Ni la última frase ni la amenaza de una decisión judicial inclinaron la balanza, Carl ya lo sabía de antemano. No, apelar a la autoestima de la gente era mucho más eficaz. Porque ¿a quién le gustaba que le colgaran etiquetas mezquinas? A la gente que trabaja en la Administración, desde luego, no. La expresión «no me parece amable por su parte» estaba tan minimizada que parecía enorme. Era «la tiranía de la expresión sosegada», como le gustaba decir a uno de sus profesores de la Academia de Policía.
– Envíenos primero un mail pidiendo ver el original -claudicó el funcionario.
Lo había conseguido.
– ¿Cómo se llamaba realmente ese Átomos, Carl? ¿Sabemos por qué le pusieron ese apodo, o sea? -preguntó Assad después, con el pie sobre un cajón abierto.
– Lars Henrik Jensen, por lo que dicen.
– Lars Henrik, es un nombre extraño. No puede haber muchos que se llamen así.
No, probablemente no en el país de Assad, pensó Carl, tentado por el sarcasmo, cuando vio que Assad se quedaba pensativo, con una expresión extraña en el semblante. Por un instante su expresión fue completamente diferente a la habitual. En cierto modo, más cercana a lo normal. Más adecuada, de alguna forma.

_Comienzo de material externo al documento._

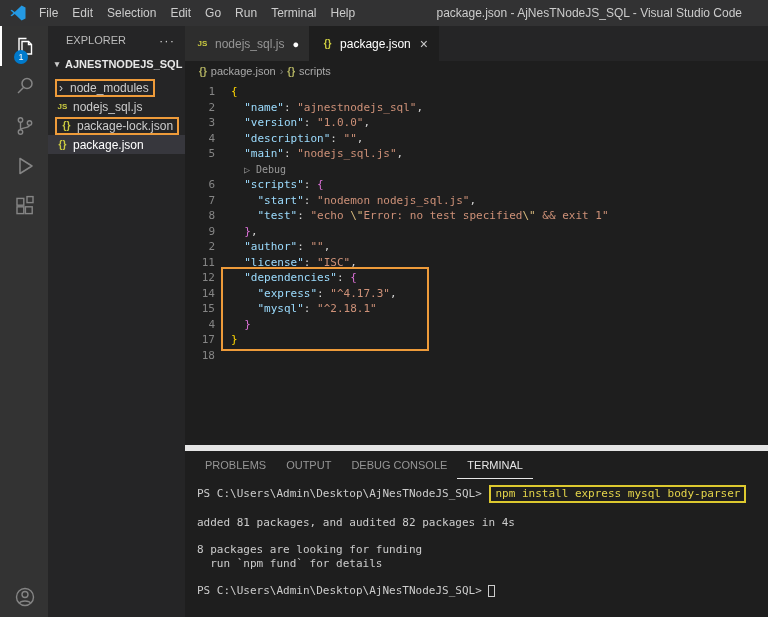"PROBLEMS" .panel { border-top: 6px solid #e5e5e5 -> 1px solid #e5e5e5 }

– ¿En qué piensas, Assad? -quiso saber.
Era como si una capa de aceite cubriera sus ojos, que mostraban facetas de color cambiante. Arrugó el entrecejo y echó mano de la carpeta de Lynggaard. Pasado un rato encontró lo que buscaba.
– Eso ¿puede ser una casualidad? -preguntó, señalando una de las líneas de la parte superior del documento.
Carl miró el nombre, y fue entonces cuando vio con qué informe estaba Assad.
Por un momento Carl trató de imaginárselo todo, y entonces ocurrió. En algún lugar de su interior donde causa y efecto no se diferencian y donde la lógica y las explicaciones nunca desafían a la conciencia, donde las ideas pueden vivir en libertad sin enfrentarse, justo allí los datos encajaron y comprendió la relación.